< 1 Samuël 10 >

1 Toen nam Samuel een oliekruik, en goot ze uit op zijn hoofd, en kuste hem, en zeide: Is het niet alzo, dat de HEERE u tot een voorganger over Zijn erfdeel gezalfd heeft?
Da tog Samuel Olieflasken og udgød Olien over hans Hoved, kyssede ham og sagde: »Har HERREN ikke salvet dig til Fyrste over sit Folk Israel? Du skal herske over HERRENS Folk og frelse det fra dets Fjender. Og dette skal være dig Tegnet paa, at HERREN har salvet dig til Fyrste over sin Arv:
2 Als gij heden van mij gaat, zo zult gij twee mannen vinden bij het graf van Rachel, aan de landpale van Benjamin, te Zelzah; die zullen tot u zeggen: De ezelinnen zijn gevonden, die gij zijt gaan zoeken, en zie, uw vader heeft de zaken der ezelinnen verlaten, en hij is bekommerd voor ulieden, zeggende: Wat zal ik om mijn zoon doen?
Naar du i Dag gaar fra mig, skal du træffe to Mænd ved Rakels Grav ved Benjamins Grænse i Zelza, og de skal sige til dig: Æslerne, du gik ud at lede efter, er fundet; dem har din Fader slaaet af Tanke, men nu er han urolig for eder og siger: Hvad skal jeg gøre for min Søn?

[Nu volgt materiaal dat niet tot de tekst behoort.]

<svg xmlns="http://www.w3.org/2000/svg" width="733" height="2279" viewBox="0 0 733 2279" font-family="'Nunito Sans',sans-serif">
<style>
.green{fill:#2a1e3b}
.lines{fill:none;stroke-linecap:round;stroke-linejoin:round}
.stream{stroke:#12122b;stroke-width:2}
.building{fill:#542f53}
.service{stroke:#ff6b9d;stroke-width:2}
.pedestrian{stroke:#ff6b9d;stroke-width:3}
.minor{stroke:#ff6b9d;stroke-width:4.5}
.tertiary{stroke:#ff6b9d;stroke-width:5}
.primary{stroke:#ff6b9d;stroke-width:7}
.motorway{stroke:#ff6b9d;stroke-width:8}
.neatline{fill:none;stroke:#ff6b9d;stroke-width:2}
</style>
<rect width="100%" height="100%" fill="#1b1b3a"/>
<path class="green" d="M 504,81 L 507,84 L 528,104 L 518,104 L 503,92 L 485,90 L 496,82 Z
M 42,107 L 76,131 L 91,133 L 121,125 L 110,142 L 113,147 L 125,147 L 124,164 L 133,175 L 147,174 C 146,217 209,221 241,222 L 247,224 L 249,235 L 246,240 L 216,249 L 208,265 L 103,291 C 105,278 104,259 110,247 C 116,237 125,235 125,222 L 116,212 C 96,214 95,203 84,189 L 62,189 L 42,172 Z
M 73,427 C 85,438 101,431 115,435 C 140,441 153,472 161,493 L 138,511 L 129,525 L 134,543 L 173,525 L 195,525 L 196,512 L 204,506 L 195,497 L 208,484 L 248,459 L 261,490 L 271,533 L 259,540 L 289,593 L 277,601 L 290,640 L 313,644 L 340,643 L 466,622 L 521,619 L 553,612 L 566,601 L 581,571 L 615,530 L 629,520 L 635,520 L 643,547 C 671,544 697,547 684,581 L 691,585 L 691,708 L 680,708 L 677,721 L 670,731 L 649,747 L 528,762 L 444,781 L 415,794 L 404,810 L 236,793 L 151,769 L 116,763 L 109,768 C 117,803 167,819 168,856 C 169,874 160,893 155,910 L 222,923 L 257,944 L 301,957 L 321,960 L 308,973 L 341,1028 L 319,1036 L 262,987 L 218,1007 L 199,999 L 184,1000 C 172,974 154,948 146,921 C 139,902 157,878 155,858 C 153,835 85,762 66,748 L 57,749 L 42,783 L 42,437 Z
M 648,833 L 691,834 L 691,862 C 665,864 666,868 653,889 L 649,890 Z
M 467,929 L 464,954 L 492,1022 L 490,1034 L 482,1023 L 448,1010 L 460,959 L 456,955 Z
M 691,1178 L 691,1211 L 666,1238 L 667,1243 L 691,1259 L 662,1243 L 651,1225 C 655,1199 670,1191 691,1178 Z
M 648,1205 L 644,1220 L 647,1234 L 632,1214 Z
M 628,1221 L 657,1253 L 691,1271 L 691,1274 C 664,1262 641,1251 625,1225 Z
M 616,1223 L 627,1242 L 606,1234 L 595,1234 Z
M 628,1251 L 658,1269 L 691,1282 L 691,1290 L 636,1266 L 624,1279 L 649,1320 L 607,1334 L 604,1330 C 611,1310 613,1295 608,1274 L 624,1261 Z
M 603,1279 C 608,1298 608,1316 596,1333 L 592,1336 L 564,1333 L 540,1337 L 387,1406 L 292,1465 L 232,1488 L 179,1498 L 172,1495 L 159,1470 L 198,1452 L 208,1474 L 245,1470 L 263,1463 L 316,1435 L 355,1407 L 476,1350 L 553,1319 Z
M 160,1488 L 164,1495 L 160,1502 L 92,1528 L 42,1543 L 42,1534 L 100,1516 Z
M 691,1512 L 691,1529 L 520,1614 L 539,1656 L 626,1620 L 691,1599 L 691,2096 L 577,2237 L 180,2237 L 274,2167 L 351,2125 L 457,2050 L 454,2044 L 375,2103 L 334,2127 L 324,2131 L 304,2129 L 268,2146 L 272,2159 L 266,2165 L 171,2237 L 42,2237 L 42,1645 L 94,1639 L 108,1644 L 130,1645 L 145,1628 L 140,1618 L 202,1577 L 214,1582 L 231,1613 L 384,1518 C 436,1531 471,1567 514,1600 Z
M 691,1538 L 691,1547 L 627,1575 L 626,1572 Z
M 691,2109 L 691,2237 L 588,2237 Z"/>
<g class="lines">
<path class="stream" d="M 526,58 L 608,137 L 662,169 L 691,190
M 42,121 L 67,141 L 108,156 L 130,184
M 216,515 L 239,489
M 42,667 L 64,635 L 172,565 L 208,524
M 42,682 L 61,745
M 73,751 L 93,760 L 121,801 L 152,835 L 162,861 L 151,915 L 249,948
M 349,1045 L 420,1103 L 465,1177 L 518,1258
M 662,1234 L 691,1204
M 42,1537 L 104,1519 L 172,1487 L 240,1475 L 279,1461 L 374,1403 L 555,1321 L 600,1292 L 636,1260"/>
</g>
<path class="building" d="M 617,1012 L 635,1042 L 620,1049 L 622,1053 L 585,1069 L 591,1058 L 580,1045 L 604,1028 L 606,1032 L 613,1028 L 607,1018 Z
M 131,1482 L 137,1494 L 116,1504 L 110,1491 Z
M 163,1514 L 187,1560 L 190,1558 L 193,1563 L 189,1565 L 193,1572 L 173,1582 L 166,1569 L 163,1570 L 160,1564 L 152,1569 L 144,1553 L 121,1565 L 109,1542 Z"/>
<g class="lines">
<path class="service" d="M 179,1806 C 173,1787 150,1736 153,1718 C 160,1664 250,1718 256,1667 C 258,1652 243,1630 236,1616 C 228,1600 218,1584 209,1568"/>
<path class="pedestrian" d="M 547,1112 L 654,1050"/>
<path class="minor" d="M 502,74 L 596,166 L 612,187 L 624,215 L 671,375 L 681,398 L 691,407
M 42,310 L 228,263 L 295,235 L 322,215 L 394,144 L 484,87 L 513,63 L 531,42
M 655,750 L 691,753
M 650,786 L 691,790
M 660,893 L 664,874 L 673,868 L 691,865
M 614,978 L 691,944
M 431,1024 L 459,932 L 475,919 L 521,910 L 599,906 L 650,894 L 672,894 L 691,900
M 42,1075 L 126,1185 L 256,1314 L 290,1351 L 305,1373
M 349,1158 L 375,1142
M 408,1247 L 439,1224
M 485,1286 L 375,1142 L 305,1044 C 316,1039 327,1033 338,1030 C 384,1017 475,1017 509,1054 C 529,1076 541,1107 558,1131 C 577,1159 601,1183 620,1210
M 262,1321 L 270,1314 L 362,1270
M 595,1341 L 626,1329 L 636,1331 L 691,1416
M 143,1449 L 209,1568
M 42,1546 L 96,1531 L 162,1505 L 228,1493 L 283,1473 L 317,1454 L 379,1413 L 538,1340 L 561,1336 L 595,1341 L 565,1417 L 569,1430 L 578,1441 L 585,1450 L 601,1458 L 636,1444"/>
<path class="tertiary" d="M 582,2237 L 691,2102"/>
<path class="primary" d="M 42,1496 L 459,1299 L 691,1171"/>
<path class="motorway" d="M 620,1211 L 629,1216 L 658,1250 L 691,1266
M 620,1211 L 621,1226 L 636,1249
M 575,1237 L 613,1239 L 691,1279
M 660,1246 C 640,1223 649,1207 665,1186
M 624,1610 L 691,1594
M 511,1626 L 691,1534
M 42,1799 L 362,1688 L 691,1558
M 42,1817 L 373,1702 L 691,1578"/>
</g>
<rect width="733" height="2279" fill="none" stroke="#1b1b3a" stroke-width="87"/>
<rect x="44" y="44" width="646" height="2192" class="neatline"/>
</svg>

3 Als gij u van daar en verder aan begeeft, en zult komen tot aan Elon-Thabor, daar zullen u drie mannen vinden, opgaande tot God naar Beth-El; een, dragende drie bokjes, en een, dragende drie bollen broods, en een, dragende een fles wijn.

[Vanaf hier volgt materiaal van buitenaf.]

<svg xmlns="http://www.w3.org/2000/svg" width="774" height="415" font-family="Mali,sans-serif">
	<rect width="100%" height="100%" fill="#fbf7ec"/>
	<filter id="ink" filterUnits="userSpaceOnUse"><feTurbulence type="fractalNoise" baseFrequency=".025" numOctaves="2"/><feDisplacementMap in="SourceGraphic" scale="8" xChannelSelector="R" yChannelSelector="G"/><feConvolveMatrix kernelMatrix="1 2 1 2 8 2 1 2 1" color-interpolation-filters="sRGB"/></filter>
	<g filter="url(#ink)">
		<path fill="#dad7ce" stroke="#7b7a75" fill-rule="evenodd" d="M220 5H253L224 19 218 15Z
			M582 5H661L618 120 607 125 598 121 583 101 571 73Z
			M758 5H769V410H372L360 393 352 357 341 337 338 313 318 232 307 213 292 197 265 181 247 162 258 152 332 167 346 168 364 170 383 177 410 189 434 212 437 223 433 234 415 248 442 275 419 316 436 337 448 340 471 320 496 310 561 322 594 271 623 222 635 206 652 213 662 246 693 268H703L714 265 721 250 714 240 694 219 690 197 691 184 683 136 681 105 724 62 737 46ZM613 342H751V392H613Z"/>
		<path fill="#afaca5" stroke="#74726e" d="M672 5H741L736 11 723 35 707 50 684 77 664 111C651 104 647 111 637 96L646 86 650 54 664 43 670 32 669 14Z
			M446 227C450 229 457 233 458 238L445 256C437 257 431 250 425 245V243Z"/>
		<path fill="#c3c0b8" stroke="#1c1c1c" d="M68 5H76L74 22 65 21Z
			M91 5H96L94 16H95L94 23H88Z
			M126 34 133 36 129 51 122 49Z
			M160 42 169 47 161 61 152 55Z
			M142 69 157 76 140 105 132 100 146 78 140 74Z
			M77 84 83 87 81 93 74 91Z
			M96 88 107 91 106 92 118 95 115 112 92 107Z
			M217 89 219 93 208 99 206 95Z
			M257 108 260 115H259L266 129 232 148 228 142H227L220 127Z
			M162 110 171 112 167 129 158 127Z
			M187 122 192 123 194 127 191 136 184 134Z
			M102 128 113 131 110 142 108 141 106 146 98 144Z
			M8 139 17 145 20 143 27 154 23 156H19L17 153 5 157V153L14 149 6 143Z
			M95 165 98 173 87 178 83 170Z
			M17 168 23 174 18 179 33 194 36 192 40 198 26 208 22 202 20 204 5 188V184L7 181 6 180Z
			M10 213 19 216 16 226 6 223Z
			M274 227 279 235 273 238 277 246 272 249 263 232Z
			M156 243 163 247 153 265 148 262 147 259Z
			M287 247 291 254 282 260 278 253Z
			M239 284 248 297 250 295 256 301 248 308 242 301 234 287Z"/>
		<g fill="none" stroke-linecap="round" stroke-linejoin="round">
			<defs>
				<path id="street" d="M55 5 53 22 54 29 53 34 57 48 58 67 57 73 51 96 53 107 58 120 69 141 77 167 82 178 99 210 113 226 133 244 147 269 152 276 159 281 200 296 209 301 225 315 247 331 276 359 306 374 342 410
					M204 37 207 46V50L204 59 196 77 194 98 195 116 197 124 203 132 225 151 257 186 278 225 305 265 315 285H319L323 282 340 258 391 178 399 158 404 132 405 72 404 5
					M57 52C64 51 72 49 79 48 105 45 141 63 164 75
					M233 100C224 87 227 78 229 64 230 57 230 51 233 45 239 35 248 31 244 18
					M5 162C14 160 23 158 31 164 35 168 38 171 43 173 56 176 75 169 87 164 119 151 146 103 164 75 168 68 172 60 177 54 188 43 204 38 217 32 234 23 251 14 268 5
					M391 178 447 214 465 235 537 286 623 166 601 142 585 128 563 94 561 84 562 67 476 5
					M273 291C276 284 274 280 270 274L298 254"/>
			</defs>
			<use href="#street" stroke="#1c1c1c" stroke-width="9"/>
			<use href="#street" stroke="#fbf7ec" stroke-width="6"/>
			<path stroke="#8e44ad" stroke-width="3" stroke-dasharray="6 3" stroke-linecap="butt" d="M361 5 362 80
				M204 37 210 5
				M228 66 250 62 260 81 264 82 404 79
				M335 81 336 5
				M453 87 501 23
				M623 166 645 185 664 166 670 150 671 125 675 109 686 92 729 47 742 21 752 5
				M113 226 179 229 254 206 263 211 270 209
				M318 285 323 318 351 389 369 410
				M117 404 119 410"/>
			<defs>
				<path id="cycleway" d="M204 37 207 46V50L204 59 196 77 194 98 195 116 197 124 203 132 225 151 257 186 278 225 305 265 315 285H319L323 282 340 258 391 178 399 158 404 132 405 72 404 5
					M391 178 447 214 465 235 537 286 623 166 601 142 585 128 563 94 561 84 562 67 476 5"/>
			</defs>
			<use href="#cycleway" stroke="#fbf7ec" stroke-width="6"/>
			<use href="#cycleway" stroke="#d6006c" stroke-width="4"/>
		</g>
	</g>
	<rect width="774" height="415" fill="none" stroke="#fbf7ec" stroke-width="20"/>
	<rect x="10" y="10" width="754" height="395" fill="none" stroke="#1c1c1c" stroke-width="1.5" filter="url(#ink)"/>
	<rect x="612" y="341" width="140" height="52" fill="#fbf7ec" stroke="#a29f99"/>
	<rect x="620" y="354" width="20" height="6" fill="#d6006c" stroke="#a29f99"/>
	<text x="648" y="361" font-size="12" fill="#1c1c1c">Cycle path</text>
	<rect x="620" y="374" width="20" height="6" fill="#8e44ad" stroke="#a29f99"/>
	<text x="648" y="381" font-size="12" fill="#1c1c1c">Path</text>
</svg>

Og naar du er gaaet et Stykke længere frem og kommer til Taboregen, skal du træffe tre Mænd, som er paa Vej op til Gud i Betel; den ene bærer tre Kid, den anden tre Brødkager og den tredje en Dunk Vin;
4 En zij zullen u naar uw welstand vragen, en zij zullen u twee broden geven; die zult gij van hun hand nemen.
de skal hilse paa dig og give dig to Brødkager, som du skal tage imod.
5 Daarna zult gij komen op den heuvel Gods, waar der Filistijnen bezettingen zijn; en het zal geschieden, als gij aldaar in de stad komt, zo zult gij ontmoeten een hoop profeten, van de hoogte afkomende, en voor hun aangezichten luiten, en trommelen, en pijpen, en harpen, en zij zullen profeteren.
Derefter kommer du til Guds Gibea, hvor Filisternes Foged bor; og naar du kommer hen til Byen, vil du støde paa en Flok Profeter, som kommer ned fra Offerhøjen i profetisk Henrykkelse til Harpers, Paukers, Fløjters og Citres Klang;
6 En de Geest des HEEREN zal vaardig worden over u, en gij zult met hen profeteren; en gij zult in een anderen man veranderd worden.
saa vil HERRENS Aand overvælde dig, saa du falder i profetisk Henrykkelse sammen med dem, og du skal blive til et andet Menneske.
7 En het zal geschieden, als u deze tekenen zullen komen, doe gij, wat uw hand vinden zal, want God zal met u zijn.
Naar disse Tegn indtræffer for dig, kan du trygt gøre, hvad der falder for; thi Gud er med dig.
8 Gij nu zult voor mijn aangezicht afgaan naar Gilgal, en zie, ik zal tot u afkomen, om brandofferen te offeren, om te offeren offeranden der dankzegging; zeven dagen zult gij daar beiden, totdat ik tot u kome, en u bekend make, wat gij doen zult.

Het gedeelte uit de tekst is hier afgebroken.